Sounds similar to a previous thread here on beesource which did similar math, indicating that OAV is perfectly safe to use with honey supers present. 


https://www.beesource.com/forums/showthread.php?356975-OA-vaporization-is-probably-safe-with-honey-supers-here-s-my-calculations

IIRC there was quite a bit of good discussion, and other members offering their own calculations, coming to similar conclusions about the harmlessness of OAV to honey.

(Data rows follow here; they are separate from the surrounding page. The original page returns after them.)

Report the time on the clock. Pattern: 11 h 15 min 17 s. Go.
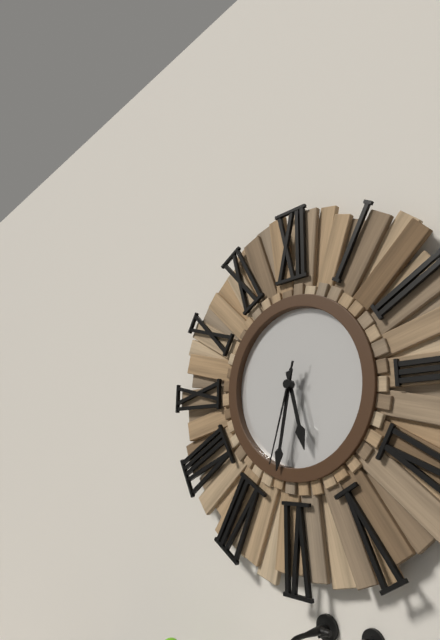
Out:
5 h 32 min 33 s
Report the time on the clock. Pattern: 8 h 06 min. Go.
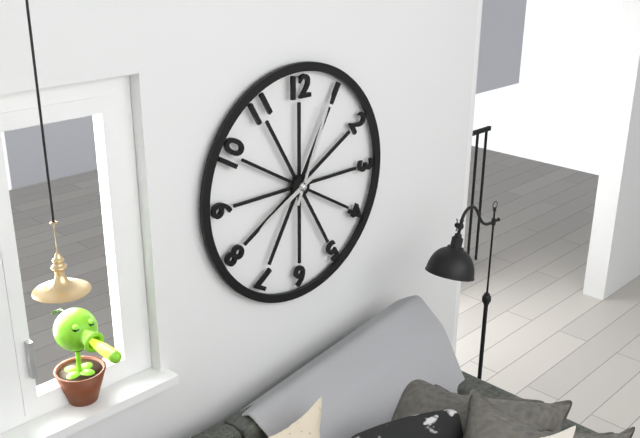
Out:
8 h 04 min
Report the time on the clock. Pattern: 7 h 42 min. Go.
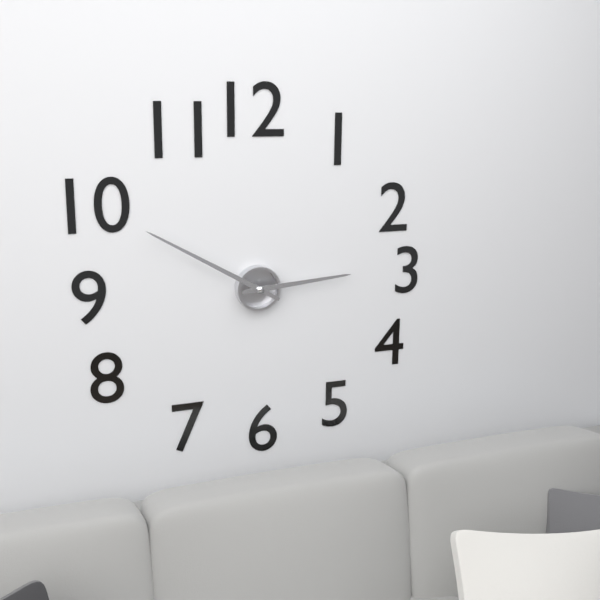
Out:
2 h 50 min
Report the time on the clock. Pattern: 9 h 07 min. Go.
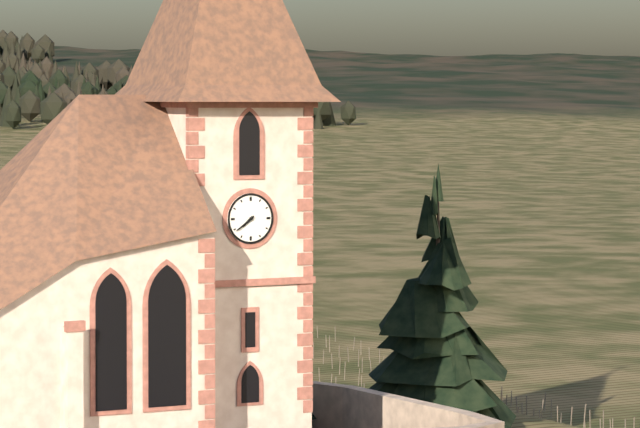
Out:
7 h 39 min
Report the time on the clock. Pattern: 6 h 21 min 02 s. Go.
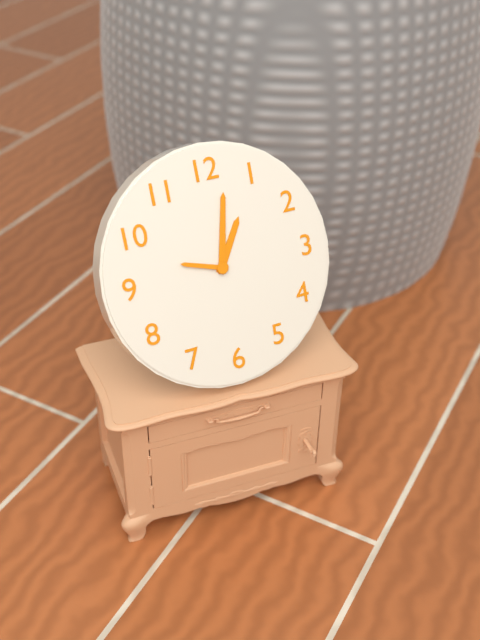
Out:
1 h 02 min 48 s
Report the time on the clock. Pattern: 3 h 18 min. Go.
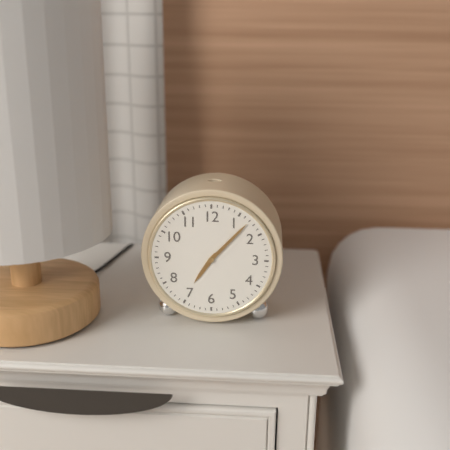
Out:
7 h 07 min
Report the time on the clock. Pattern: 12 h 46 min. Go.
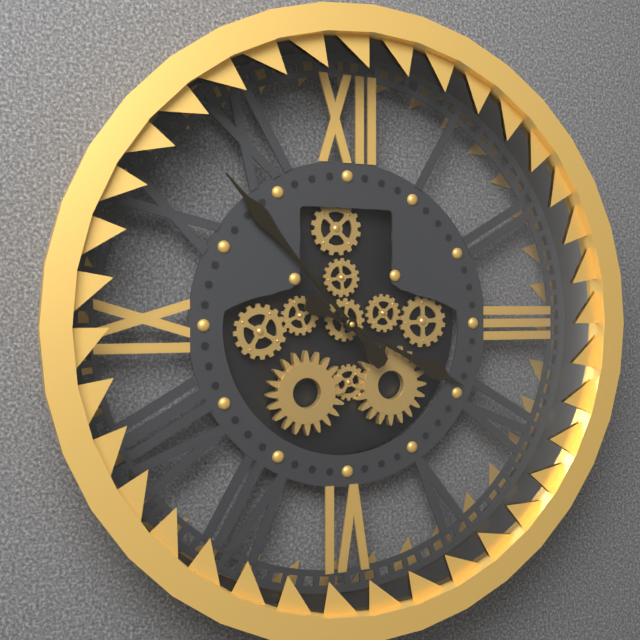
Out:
3 h 53 min
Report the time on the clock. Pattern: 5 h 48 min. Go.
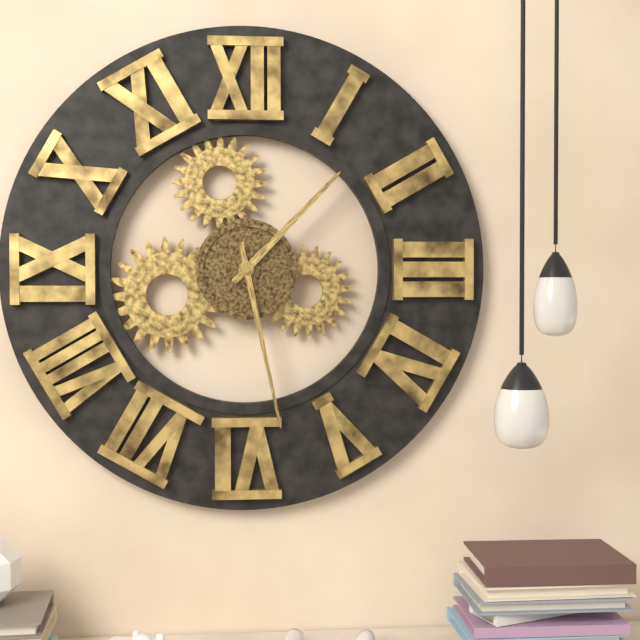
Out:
1 h 28 min
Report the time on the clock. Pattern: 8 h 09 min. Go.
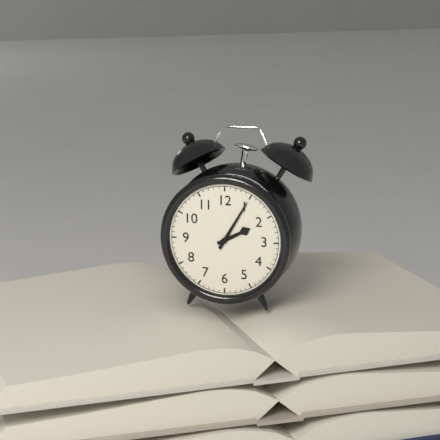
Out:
2 h 05 min
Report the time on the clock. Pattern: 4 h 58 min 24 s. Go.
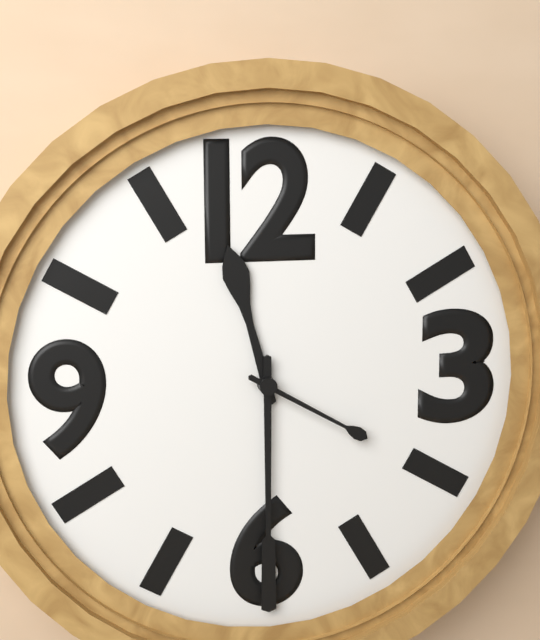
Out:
11 h 30 min 20 s
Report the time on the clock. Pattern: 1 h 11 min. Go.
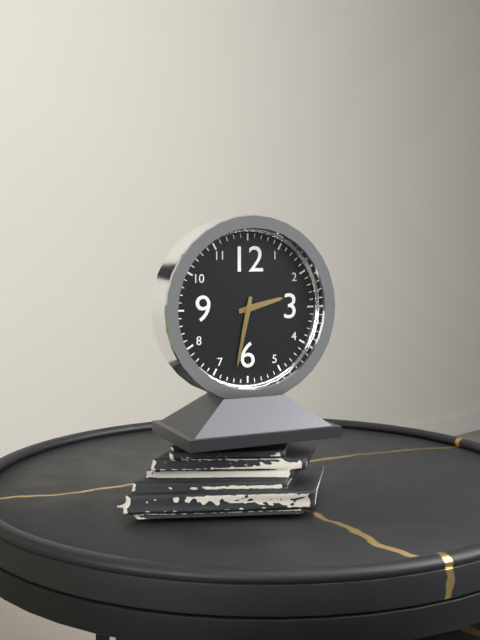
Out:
2 h 32 min
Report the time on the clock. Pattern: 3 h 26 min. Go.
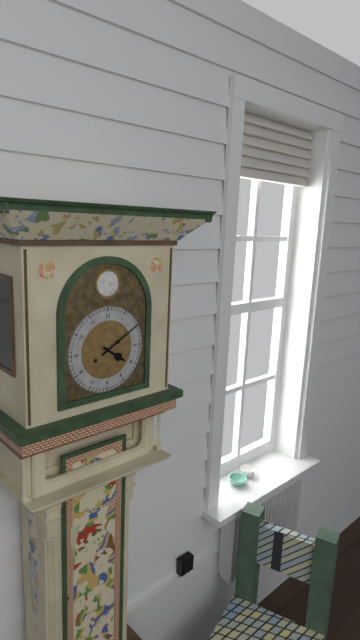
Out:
4 h 10 min
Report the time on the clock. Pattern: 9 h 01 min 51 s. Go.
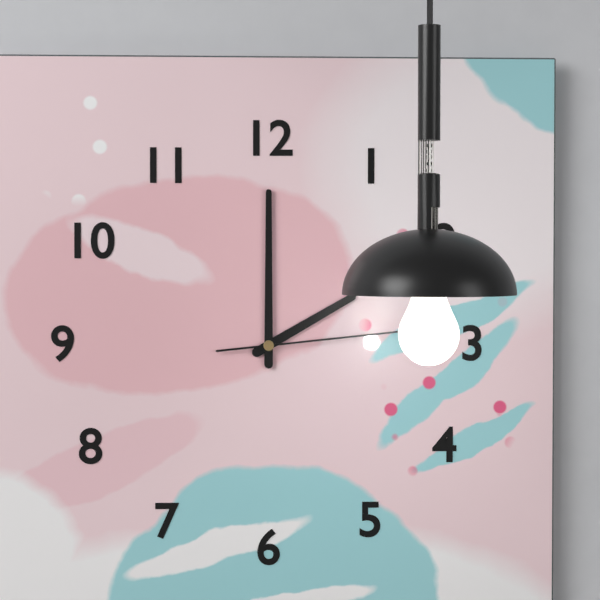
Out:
2 h 00 min 14 s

Eventually, that thread was censored, as a result of quite a bit of hubbub from the "lawfully minded".


----------



## Cloverdale (Mar 26, 2012)

JWPalmer said:


> My point in posting this was not to open the supers on/ supers off debate, AGAIN. Rather, to alleviate the fears of those who do treat with OA. It is almost impossible to get a lethal dose of OA from treating, whether by inhalation of the OA during treatment, or by ingestion of honey that perhaps was in the brood comb and later harvested for your own PERSONAL consumption.
> 
> The current law is to remove supers and is not "optional".


As you stated on bee-l on why you wanted to post this, at least you tried! 
Deb


----------



## username00101 (Apr 17, 2019)

Cloverdale said:


> As you stated on bee-l on why you wanted to post this, at least you tried!
> Deb


The current "law" only exists in the US and Canada.

Elsewhere, OAV with honey supers present isn't against the law. It's only "discouraged".

I feel that it's important to make that clear.


----------



## A Novice (Sep 15, 2019)

For the beekeeper, it seems to me the danger from oxalic acid is due to direct chemical damage to tissues, as opposed to chemical toxicity.

Mostly, this is the eyes and the lungs.

It is hard to get the relatively large amounts needed to cause a toxicity problem. A good sized helping of spinach has more oxalic acid that you put in your vaporizer, and only a very small part of what goes in the vaporizer is likely to end up in your lungs.

I don't know how well lungs recover from chemical burns. I do know that if you breathe a little of that "smoke" it is unpleasant and you can feel it for at least a day or two afterward.

Having relatives who experienced diminished lung capacity as they grew older, I think it is a good idea to protect my lungs

I would like to see data on oxalic acid absorption in honey supers when hives are treated with supers on. I suspect it would be quite low. 

I read on Randy Oliver's page (or a link to a link from there) that

if there is 400 mg/Kg oxalic acid in honey, you can just taste it.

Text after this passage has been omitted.